Step 1: Understanding the Concept:
To integrate a function of the form $\frac{1}{(ax^2+bx+c)^2}$, we first complete the square of the quadratic in the denominator and then use a trigonometric substitution or the reduction formula for integrals. Step 2: Key Formula or Approach:
Integration of $\frac{1}{(u^2+k^2)^2}$ is $\frac{1}{2k^2} \left[ \frac{u}{u^2+k^2} + \int \frac{du}{u^2+k^2} \right]$. Step 3: Detailed Explanation:
Denominator: $x^2 + x + 1 = (x + 1/2)^2 + 3/4$.
Let $u = x + 1/2 \implies du = dx$. Let $k^2 = 3/4 \implies k = \sqrt{3}/2$.
The integral is $\int \frac{du}{(u^2 + k^2)^2}$.

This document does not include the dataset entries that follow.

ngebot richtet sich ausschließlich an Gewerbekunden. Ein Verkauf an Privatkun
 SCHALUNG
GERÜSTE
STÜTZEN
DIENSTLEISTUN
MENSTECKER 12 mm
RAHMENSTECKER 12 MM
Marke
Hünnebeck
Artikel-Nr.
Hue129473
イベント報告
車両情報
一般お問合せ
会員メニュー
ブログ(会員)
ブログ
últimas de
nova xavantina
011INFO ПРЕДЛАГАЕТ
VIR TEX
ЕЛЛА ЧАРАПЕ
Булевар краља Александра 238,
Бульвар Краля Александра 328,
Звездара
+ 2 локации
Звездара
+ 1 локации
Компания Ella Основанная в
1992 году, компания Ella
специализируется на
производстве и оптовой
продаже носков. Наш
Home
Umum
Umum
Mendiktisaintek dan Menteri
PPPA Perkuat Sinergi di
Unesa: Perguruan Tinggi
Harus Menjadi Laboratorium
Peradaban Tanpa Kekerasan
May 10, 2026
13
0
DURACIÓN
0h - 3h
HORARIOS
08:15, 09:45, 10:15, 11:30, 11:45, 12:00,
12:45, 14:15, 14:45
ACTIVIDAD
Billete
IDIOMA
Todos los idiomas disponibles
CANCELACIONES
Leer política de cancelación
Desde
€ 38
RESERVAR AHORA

Using the standard formula:
\[ \int \frac{du}{(u^2 + k^2)^2} = \frac{1}{2k^2} \left( \frac{u}{u^2 + k^2} + \frac{1}{k} \tan^{-1} \frac{u}{k} \right) + C \]
Substitute $k^2 = 3/4$ and $k = \sqrt{3}/2$:
\[ I = \frac{1}{2(3/4)} \left( \frac{x+1/2}{x^2+x+1} + \frac{2}{\sqrt{3}} \tan^{-1} \frac{x+1/2}{\sqrt{3}/2} \right) = \frac{2}{3} \left( \frac{2x+1}{2(x^2+x+1)} + \frac{2}{\sqrt{3}} \tan^{-1} \frac{2x+1}{\sqrt{3}} \right) \]

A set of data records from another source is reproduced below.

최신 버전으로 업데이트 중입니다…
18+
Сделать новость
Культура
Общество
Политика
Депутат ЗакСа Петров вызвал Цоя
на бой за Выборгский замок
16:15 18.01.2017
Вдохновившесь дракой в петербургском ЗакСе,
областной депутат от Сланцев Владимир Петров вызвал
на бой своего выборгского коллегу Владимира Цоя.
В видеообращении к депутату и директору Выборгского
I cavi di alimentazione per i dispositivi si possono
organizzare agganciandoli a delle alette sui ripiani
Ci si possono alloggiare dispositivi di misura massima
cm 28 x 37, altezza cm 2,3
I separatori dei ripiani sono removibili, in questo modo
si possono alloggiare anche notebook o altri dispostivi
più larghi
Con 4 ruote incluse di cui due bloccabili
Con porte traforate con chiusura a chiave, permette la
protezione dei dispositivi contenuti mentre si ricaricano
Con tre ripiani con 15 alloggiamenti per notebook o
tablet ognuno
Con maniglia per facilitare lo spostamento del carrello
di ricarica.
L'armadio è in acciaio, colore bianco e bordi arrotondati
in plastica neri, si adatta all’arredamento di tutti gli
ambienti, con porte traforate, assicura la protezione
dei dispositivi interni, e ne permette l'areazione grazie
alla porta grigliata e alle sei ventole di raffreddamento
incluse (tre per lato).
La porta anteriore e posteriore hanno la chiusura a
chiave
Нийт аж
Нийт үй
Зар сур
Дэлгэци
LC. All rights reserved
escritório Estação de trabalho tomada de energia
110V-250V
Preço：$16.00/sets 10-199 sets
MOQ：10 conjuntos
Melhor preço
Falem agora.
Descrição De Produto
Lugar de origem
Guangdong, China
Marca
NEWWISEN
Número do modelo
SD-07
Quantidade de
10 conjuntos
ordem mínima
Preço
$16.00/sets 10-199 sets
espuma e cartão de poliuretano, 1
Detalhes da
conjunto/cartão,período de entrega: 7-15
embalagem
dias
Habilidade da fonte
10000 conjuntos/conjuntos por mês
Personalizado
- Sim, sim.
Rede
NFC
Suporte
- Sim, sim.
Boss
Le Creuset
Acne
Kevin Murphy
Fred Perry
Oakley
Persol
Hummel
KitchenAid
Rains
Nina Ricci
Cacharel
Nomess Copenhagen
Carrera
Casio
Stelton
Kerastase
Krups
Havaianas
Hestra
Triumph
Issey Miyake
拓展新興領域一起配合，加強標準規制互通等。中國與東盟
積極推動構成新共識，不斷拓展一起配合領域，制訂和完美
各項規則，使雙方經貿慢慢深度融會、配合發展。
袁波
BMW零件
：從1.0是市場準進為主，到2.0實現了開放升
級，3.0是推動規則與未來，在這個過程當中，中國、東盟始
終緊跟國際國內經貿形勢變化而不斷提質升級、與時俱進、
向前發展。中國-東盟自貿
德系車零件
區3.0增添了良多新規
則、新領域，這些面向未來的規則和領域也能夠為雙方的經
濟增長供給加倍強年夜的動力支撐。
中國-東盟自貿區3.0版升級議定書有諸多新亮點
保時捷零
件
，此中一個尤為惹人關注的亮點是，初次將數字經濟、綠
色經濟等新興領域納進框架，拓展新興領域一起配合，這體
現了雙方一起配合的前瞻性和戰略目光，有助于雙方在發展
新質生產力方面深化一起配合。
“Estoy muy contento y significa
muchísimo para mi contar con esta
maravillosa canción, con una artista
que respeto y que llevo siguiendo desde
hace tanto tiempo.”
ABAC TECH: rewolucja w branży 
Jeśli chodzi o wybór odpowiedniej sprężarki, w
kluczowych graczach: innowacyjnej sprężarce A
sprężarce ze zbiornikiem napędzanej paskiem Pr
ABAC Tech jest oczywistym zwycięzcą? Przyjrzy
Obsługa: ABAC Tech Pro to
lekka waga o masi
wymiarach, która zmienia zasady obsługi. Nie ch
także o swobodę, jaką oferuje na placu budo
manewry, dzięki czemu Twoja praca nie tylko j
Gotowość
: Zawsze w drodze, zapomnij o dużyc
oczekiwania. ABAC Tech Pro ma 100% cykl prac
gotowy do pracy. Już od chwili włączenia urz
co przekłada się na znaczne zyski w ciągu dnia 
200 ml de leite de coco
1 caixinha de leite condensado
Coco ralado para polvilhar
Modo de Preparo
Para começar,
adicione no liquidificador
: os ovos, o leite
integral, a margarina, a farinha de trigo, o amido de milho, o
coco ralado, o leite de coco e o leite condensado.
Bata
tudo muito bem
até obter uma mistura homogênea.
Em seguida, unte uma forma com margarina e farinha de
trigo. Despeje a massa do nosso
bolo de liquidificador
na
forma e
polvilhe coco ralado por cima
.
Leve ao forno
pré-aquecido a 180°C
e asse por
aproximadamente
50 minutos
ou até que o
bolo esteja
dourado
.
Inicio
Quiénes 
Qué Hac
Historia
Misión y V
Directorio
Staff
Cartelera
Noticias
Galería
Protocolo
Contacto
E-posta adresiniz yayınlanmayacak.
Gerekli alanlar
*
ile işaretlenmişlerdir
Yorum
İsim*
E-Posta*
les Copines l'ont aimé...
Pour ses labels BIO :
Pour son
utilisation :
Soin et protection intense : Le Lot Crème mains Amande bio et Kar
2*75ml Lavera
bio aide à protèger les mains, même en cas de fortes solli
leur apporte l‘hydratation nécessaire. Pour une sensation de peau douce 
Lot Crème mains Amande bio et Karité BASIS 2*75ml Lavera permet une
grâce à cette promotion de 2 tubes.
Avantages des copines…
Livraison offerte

\[ I = \frac{4}{3\sqrt{3}} \tan^{-1} \left( \frac{2x+1}{\sqrt{3}} \right) + \frac{1}{3} \left( \frac{2x+1}{x^2+x+1} \right) + C \]
Comparing with the given form: $a = \frac{4}{3\sqrt{3}} = \frac{4\sqrt{3}}{9}$ and $b = \frac{1}{3}$.
Now, calculate $9(\sqrt{3}a + b)$:
\[ \sqrt{3}a = \sqrt{3} \times \frac{4\sqrt{3}}{9} = \frac{12}{9} = \frac{4}{3} \]
\[ 9(\sqrt{3}a + b) = 9(4/3 + 1/3) = 9(5/3) = 15 \] Step 4: Final Answer:
The value of $9(\sqrt{3}a + b)$ is 15.